▶ [CEL ZADANIA A]: Proszę wypisać wszystkie kwoty pieniężne wymienione we wpisie o awariach CVT.
▶ [CEL ZADANIA B]: Proszę powtórzyć bez zmian fragment wpisu o awariach CVT zawarty między słowami "Odwiedziłem dwie autoryzowane" a "sam ją dostarczyć.", łącznie z tymi słowami.

▶ [FRAGMENT TEKSTU]:
--
Skocz do zawartości

CVT - awarie


Szmiglo

Rekomendowane odpowiedzi

@rajużeby to było takie proste wszystko dla zwykłego Kowalskiego.

 

Na wstępie zaznaczę, że ze wszystkim co napisałeś się zgadzam. Tak też postępowałem do czerwca 2019 r. 

 

Odwiedziłem dwie autoryzowane stacje. Emil-Frey Rzgów i bazowe ASO zakupowe mojego Outbacka czyli Michalczewski w Radomiu. W Emil-Freyu przedstawiono mi ofertę na zasadzie "Ło Panie ! to będzie ze 24 000 cebulionów za taką naprawę ! nie ma co...". Objawem był ślizg. W Radomiu merytoryczna dyskusja. Padła propozycja montażu używanej skrzyni. Warunek był jednak jeden. Muszę sam ją dostarczyć.

 

Jak widać w żadnym z tych przypadków ASO Subaru nie zaproponowało demontażu skrzyni CVT i analizy problemu. Samo wyjęcie i włożenie to pewnie lekko ponad 2k skoro w warsztatach niezależnych płaci się około 1500. Gdyby taka była praktyka to może by było inaczej i zdecydowałbym się na wnikliwą analizę wraz z serwisantem subaru. Nikt tego nie zaproponował. W oczach strach.
--
▶ [WYŚWIETLONE WIERSZE]:

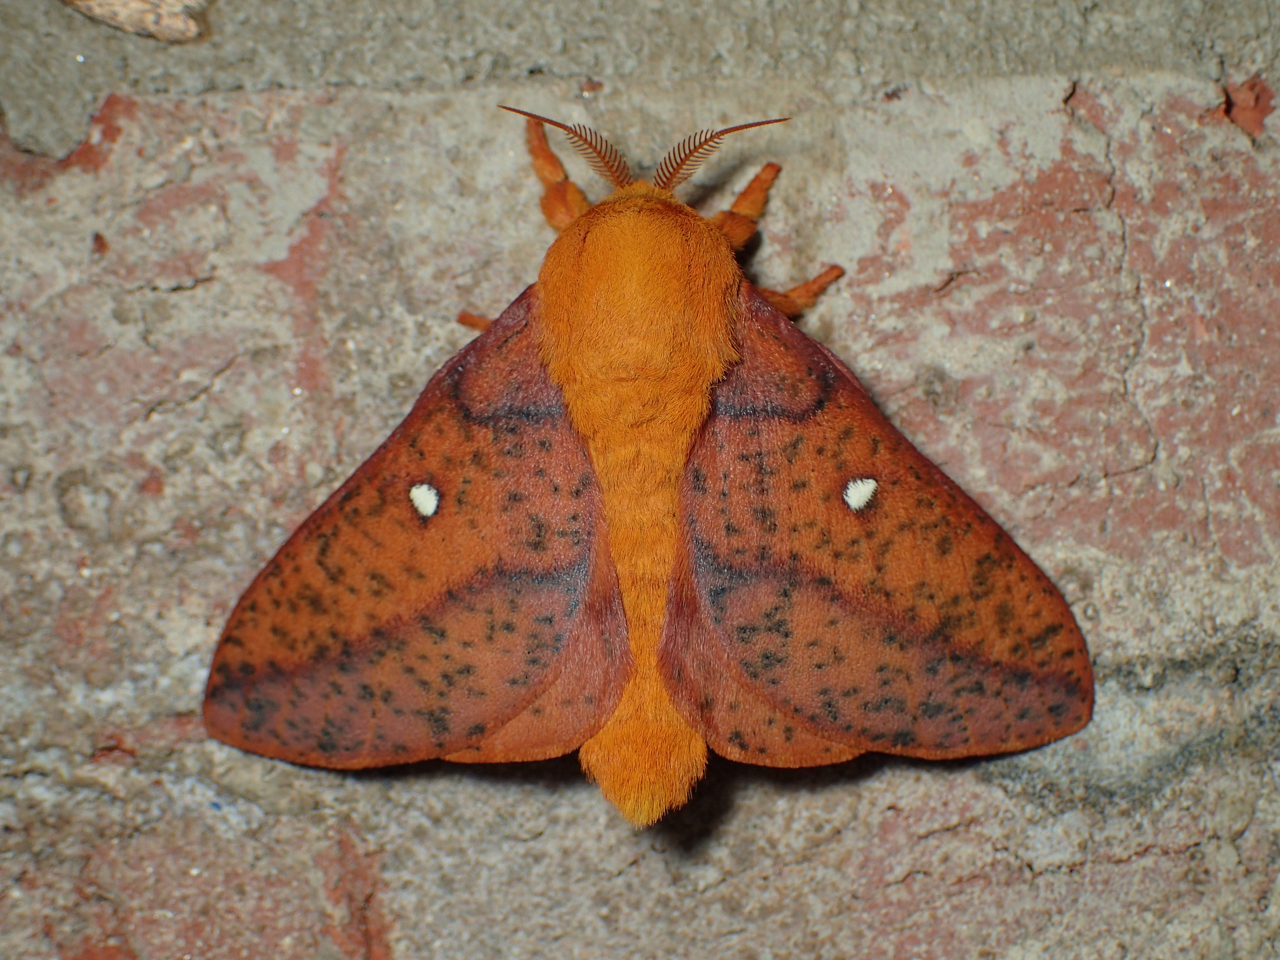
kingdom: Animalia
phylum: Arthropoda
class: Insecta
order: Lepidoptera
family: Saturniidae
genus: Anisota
--
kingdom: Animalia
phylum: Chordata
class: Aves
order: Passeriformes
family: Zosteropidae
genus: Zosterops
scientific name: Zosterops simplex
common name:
--
▶ [ODPOWIEDŹ A]:
- 24 000 cebulionów
- lekko ponad 2k
- około 1500

▶ [ODPOWIEDŹ B]:
Odwiedziłem dwie autoryzowane stacje. Emil-Frey Rzgów i bazowe ASO zakupowe mojego Outbacka czyli Michalczewski w Radomiu. W Emil-Freyu przedstawiono mi ofertę na zasadzie "Ło Panie ! to będzie ze 24 000 cebulionów za taką naprawę ! nie ma co...". Objawem był ślizg. W Radomiu merytoryczna dyskusja. Padła propozycja montażu używanej skrzyni. Warunek był jednak jeden. Muszę sam ją dostarczyć.